What the task requires:
Please reproduce all of the data below exactly, leaving each picture out.

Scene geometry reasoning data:
· · ·
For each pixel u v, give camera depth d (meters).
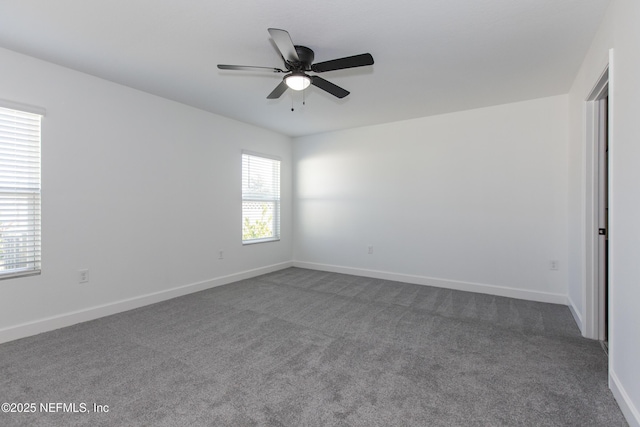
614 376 1.77
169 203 3.64
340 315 3.10
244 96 3.50
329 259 5.16
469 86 3.18
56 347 2.38
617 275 1.74
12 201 2.53
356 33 2.22
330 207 5.12
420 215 4.31
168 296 3.61
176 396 1.78
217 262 4.22
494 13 1.99
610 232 1.83
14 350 2.32
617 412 1.64
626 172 1.62
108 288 3.10
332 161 5.09
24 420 1.57
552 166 3.49
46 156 2.68
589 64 2.41
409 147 4.38
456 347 2.40
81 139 2.90
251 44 2.39
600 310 2.53
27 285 2.59
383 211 4.61
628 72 1.59
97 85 3.00
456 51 2.47
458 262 4.04
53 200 2.73
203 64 2.73
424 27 2.15
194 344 2.44
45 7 1.93
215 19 2.07
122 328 2.76
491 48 2.42
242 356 2.25
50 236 2.71
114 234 3.15
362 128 4.78
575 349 2.36
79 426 1.53
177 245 3.73
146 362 2.16
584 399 1.75
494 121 3.79
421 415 1.62
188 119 3.83
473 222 3.94
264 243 4.98
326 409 1.67
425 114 4.13
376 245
· · ·
Finished exercise:
For each pixel u v, give camera depth d (meters).
614 376 1.77
169 203 3.64
340 315 3.10
244 96 3.50
329 259 5.16
469 86 3.18
56 347 2.38
617 275 1.74
12 201 2.53
356 33 2.22
330 207 5.12
420 215 4.31
168 296 3.61
176 396 1.78
217 262 4.22
494 13 1.99
610 232 1.83
14 350 2.32
617 412 1.64
626 172 1.62
108 288 3.10
332 161 5.09
24 420 1.57
552 166 3.49
46 156 2.68
589 64 2.41
409 147 4.38
456 347 2.40
81 139 2.90
251 44 2.39
600 310 2.53
27 285 2.59
383 211 4.61
628 72 1.59
97 85 3.00
456 51 2.47
458 262 4.04
53 200 2.73
203 64 2.73
424 27 2.15
194 344 2.44
45 7 1.93
215 19 2.07
122 328 2.76
491 48 2.42
242 356 2.25
50 236 2.71
114 234 3.15
362 128 4.78
575 349 2.36
79 426 1.53
177 245 3.73
146 362 2.16
584 399 1.75
494 121 3.79
421 415 1.62
188 119 3.83
473 222 3.94
264 243 4.98
326 409 1.67
425 114 4.13
376 245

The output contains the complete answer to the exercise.